I think the answer to this is make yourself more attractive and busier?

 

I've met very few people who are just so unattractive that no matter what they do they are absolutely hideous. Not everyone's going to be Brad Pitt, but looks are more often about looking clean and put together than naturally attractive.

 

I think the more important thing for you is to do your pre-dating HW and figure out who you want to date. Then you have to figure out how you want to change that person. For example, I would not date someone with facial hair and disheveled so picking up girls like me will be a waste of your time no matter what. One of my friends is a rocker chick - she loves the alternative guy without a real job who can talk about music for hours and isn't "stuffy".

 

When you figure out who you want, you have to figure out whether you want to change to get that person.
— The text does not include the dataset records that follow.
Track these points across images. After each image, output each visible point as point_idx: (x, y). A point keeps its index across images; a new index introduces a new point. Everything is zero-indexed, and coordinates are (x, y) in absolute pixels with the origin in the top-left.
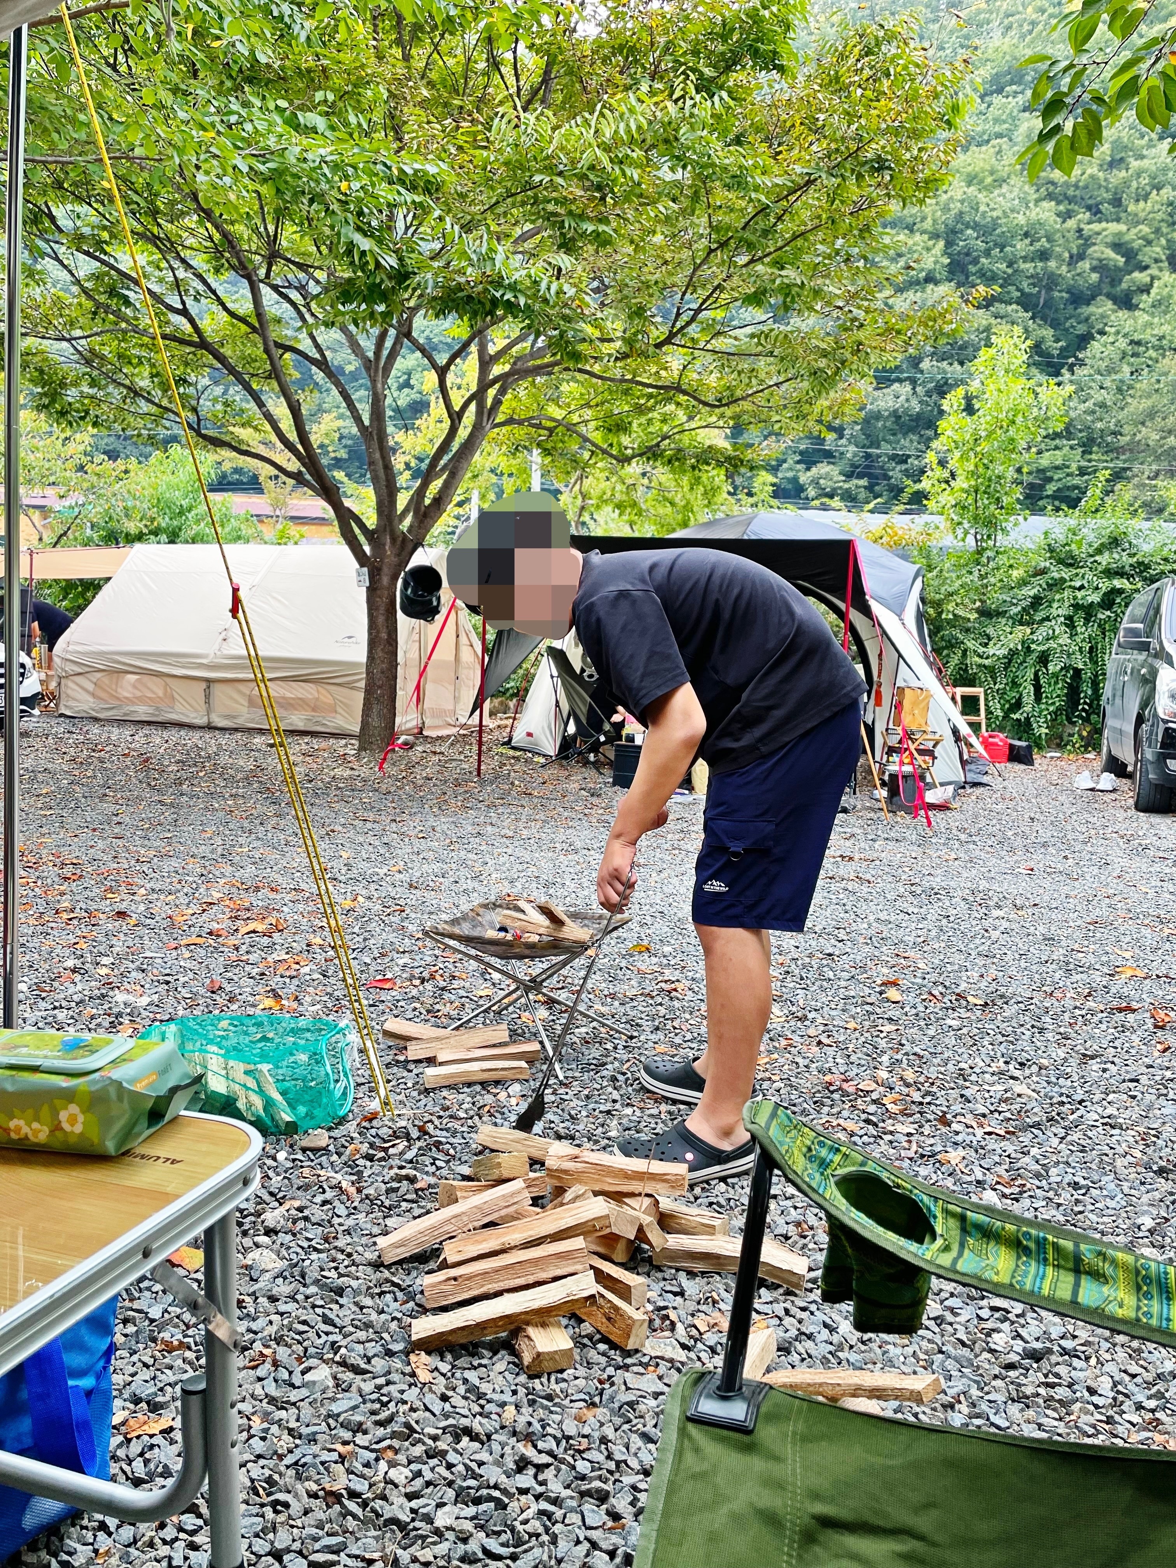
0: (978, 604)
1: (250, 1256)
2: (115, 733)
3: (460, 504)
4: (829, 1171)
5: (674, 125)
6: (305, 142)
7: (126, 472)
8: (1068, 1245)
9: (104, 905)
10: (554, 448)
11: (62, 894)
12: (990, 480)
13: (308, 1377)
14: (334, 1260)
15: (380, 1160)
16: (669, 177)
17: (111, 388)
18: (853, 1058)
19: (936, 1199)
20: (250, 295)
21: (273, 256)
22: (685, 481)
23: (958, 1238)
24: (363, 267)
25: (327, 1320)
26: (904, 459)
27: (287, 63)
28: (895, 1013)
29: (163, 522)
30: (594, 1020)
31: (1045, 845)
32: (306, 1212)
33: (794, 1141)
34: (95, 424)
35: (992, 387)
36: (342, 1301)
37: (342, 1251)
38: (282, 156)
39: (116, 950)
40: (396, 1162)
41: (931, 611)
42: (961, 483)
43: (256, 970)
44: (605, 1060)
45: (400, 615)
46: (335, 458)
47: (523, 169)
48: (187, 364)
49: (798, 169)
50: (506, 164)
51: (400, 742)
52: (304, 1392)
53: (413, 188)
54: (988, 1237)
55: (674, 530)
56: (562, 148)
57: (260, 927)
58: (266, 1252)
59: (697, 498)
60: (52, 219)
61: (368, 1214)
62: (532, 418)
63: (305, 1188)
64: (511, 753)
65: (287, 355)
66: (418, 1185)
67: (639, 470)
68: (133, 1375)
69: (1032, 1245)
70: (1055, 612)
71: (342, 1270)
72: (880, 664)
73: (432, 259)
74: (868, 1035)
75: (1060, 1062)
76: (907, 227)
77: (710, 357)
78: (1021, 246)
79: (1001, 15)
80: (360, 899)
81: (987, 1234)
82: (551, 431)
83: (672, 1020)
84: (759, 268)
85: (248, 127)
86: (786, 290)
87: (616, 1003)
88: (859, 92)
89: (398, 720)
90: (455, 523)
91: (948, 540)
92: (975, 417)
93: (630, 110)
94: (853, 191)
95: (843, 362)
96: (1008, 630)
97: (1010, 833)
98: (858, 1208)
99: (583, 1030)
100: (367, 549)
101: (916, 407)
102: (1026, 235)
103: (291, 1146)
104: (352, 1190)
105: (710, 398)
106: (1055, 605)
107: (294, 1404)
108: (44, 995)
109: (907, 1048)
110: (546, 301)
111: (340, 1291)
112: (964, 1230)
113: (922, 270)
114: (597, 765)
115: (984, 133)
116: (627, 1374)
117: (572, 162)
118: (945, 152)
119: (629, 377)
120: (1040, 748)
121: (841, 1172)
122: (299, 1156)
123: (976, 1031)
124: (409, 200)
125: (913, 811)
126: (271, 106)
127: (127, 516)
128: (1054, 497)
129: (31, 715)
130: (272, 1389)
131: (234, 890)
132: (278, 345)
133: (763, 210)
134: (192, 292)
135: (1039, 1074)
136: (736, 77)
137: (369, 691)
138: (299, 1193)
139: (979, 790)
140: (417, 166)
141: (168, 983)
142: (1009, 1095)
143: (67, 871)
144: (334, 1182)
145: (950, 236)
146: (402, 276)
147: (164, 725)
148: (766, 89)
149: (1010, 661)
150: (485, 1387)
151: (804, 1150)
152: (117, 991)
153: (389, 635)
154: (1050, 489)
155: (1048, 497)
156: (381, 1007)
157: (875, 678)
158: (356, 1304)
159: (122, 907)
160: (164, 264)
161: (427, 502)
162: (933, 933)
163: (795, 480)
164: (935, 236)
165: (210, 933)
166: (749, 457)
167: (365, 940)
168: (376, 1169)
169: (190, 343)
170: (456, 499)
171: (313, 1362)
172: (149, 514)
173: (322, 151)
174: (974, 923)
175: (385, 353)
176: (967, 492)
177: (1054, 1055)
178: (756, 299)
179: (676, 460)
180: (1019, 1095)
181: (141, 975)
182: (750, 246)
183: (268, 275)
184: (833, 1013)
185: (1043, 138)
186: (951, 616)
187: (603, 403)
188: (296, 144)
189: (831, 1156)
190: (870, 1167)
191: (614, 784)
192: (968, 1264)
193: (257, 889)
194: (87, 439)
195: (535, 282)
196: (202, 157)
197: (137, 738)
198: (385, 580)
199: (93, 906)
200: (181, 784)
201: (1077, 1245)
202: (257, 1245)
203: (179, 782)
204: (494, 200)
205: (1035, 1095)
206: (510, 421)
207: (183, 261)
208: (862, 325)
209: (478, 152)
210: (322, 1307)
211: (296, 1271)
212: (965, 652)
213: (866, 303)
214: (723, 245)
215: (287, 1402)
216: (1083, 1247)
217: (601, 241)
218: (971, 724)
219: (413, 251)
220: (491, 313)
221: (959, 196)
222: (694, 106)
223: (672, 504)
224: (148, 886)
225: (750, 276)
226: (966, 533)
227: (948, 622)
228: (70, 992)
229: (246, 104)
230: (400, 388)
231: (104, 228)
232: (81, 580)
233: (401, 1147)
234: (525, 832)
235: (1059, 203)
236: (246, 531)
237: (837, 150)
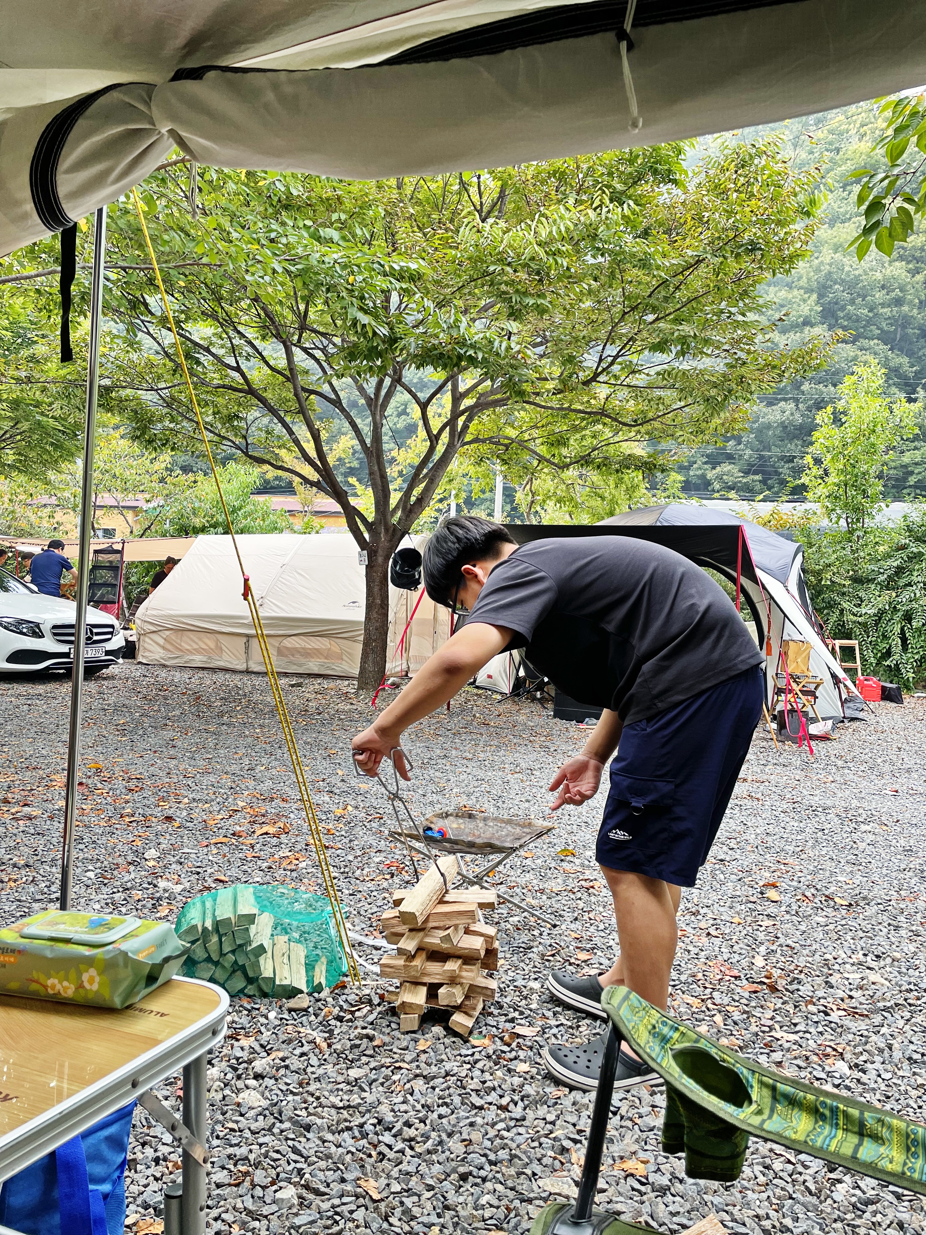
0: (851, 573)
1: (241, 1095)
2: (178, 676)
3: (441, 501)
4: (668, 1045)
5: (594, 226)
6: (325, 249)
7: (195, 482)
8: (855, 1112)
9: (157, 811)
10: (510, 459)
11: (127, 802)
12: (856, 476)
13: (279, 1195)
14: (305, 1102)
15: (348, 1021)
16: (592, 261)
17: (184, 424)
18: (736, 948)
19: (754, 1072)
20: (284, 356)
21: (303, 327)
22: (612, 483)
23: (769, 1104)
24: (365, 335)
25: (295, 1151)
26: (791, 460)
27: (313, 194)
28: (772, 909)
29: (221, 518)
30: (525, 911)
31: (909, 771)
32: (287, 1062)
33: (642, 1019)
34: (173, 449)
35: (855, 405)
36: (309, 1135)
37: (312, 1095)
38: (307, 259)
39: (162, 846)
40: (360, 1023)
41: (812, 579)
42: (833, 479)
43: (266, 864)
44: (532, 944)
45: (391, 586)
46: (350, 468)
47: (483, 262)
48: (240, 405)
49: (690, 252)
50: (469, 259)
51: (389, 682)
52: (274, 1208)
53: (400, 279)
54: (793, 1105)
55: (603, 518)
56: (510, 246)
57: (272, 830)
58: (253, 1093)
59: (621, 495)
60: (146, 305)
61: (334, 1065)
62: (492, 437)
63: (289, 1042)
64: (475, 691)
65: (312, 397)
66: (375, 1043)
67: (576, 473)
68: (145, 1186)
69: (827, 1113)
70: (915, 579)
71: (311, 1110)
72: (769, 622)
73: (413, 327)
74: (749, 929)
75: (910, 955)
76: (787, 285)
77: (626, 390)
78: (879, 296)
79: (858, 125)
80: (349, 808)
81: (793, 1102)
82: (507, 446)
83: (589, 912)
84: (662, 325)
85: (284, 240)
86: (683, 340)
87: (544, 897)
88: (735, 195)
89: (388, 666)
90: (437, 514)
91: (825, 523)
92: (843, 428)
93: (561, 217)
94: (733, 266)
95: (730, 391)
96: (877, 593)
97: (879, 760)
98: (691, 1076)
99: (516, 919)
100: (367, 536)
101: (798, 419)
102: (883, 287)
103: (280, 1007)
104: (324, 1045)
105: (628, 420)
106: (915, 573)
107: (266, 1217)
108: (106, 881)
109: (782, 940)
110: (498, 354)
111: (308, 1128)
112: (774, 1098)
113: (801, 316)
114: (542, 701)
115: (846, 213)
116: (530, 1207)
117: (518, 256)
118: (805, 235)
119: (566, 406)
120: (909, 689)
121: (678, 1046)
122: (286, 1016)
123: (839, 928)
124: (398, 287)
125: (798, 741)
126: (301, 225)
127: (194, 514)
128: (915, 487)
129: (117, 663)
130: (249, 1203)
131: (254, 800)
132: (304, 390)
133: (664, 283)
134: (244, 354)
135: (892, 965)
136: (643, 188)
137: (366, 644)
138: (284, 1046)
139: (857, 724)
140: (402, 264)
141: (198, 873)
142: (865, 982)
143: (132, 785)
144: (311, 1038)
145: (822, 290)
146: (393, 340)
147: (214, 670)
148: (666, 195)
149: (880, 619)
150: (416, 1211)
151: (650, 1027)
152: (160, 879)
153: (382, 601)
154: (912, 480)
155: (910, 486)
156: (359, 896)
157: (766, 633)
158: (320, 1138)
159: (170, 813)
160: (224, 336)
161: (413, 499)
162: (810, 844)
163: (703, 476)
164: (809, 291)
165: (234, 834)
166: (661, 462)
167: (351, 841)
168: (345, 1028)
169: (240, 391)
170: (436, 497)
171: (282, 1184)
172: (211, 512)
173: (335, 256)
174: (845, 835)
175: (383, 392)
176: (838, 485)
177: (905, 949)
178: (661, 347)
179: (603, 465)
180: (873, 983)
181: (179, 867)
182: (654, 309)
183: (299, 340)
184: (722, 909)
185: (867, 231)
186: (829, 583)
187: (547, 425)
188: (317, 251)
189: (671, 1033)
190: (702, 1044)
191: (555, 716)
192: (773, 1125)
193: (272, 799)
194: (168, 459)
195: (490, 342)
196: (250, 263)
197: (193, 680)
198: (380, 560)
199: (149, 812)
200: (222, 716)
201: (862, 1113)
202: (247, 1087)
203: (221, 715)
204: (460, 284)
205: (887, 983)
206: (476, 440)
207: (239, 332)
208: (744, 363)
209: (448, 251)
210: (293, 1140)
211: (275, 1110)
212: (842, 611)
213: (747, 347)
214: (633, 309)
215: (260, 1215)
216: (867, 1115)
217: (541, 311)
218: (846, 670)
219: (401, 323)
220: (457, 365)
221: (828, 260)
222: (609, 212)
223: (603, 498)
224: (191, 796)
225: (655, 330)
226: (839, 517)
227: (827, 587)
228: (125, 879)
229: (283, 224)
230: (399, 415)
231: (182, 312)
232: (159, 562)
233: (365, 1011)
234: (482, 755)
235: (908, 262)
236: (281, 524)
237: (719, 238)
I decided that I wanted a guy who was in shape and outdoorsy because their personality was the most appealing to me - that meant that I had to get my a$$ in the gym and start spending time outdoors, initially on my own (I grew up in NYC so nature was like foreign to me). I looked for guys online who seemed to be outdoorsy but I didn't just randomly approach them. I had my own experiences to talk about and interests to share. Although they were limited, they were still there. I also decided that it was worth me changing my personality from a city girl. A blanket approach for anything with two moving legs especially when you have nothing to talk about is not gonna get you anywhere.